The new study, published this week in JAMA Neurology, compared the cognitive histories of nearly 2,000 Minnesotans, aged 70 to 89, with their current mental capacity.
Factors such as level of education, complexity of occupation, as well as previous cognitive activities -- both midlife and more recent -- were taken into account. Cognitive activities included things like playing music, reading books, working on computers, arts and crafts or even regular socializing.
Once all the info was collected, participants participated in a serious of tests to measure cognitive function. As a result, researchers were able to show that mental stimulation throughout one's life can delay the onset of dementia and Alzheimer's.
"Doing cognitive activities at least three times a week was highly protective," said lead author Dr. Prashanthi Vemuri, a radiologist and researcher at the Mayo Clinic.

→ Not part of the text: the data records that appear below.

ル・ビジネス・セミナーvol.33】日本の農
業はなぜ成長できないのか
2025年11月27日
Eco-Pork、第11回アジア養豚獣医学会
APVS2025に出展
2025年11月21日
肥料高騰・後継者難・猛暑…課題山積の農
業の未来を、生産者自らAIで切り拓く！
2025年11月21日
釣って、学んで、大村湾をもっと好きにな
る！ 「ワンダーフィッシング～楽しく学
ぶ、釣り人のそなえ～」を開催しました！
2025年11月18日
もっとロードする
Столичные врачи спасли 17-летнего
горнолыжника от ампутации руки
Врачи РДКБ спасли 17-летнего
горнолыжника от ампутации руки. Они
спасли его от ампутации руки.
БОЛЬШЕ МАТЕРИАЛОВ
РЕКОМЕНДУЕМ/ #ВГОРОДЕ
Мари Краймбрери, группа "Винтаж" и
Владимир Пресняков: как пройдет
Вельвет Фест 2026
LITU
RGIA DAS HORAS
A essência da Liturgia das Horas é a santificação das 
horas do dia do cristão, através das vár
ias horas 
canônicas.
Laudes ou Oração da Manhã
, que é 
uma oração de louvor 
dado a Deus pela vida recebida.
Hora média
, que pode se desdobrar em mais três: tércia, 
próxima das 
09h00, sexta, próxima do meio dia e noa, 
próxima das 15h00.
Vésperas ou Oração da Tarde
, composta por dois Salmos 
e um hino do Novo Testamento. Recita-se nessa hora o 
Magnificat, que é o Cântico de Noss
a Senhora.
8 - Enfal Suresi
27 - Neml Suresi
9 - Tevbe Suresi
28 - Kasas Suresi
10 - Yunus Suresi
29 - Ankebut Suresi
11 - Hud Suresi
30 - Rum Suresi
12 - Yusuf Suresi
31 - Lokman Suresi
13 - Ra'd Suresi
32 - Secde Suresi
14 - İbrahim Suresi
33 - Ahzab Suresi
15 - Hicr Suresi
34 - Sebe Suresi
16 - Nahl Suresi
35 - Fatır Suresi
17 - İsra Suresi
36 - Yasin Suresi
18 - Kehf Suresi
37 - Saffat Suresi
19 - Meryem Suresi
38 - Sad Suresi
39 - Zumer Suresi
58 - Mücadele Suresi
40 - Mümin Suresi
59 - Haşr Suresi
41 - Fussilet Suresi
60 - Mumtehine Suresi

Midlife activities had less drastic delaying effect on the well-educated than it did for those with less formal education. Education, though, still offered a nice buffer of five years.
"This was a little surprising," said Vemuri. "But it turns out that even if you don't have a lifetime of educational and occupational development, intellectual activity in later life can really help -- perhaps delaying cognitive impairment by at least three years."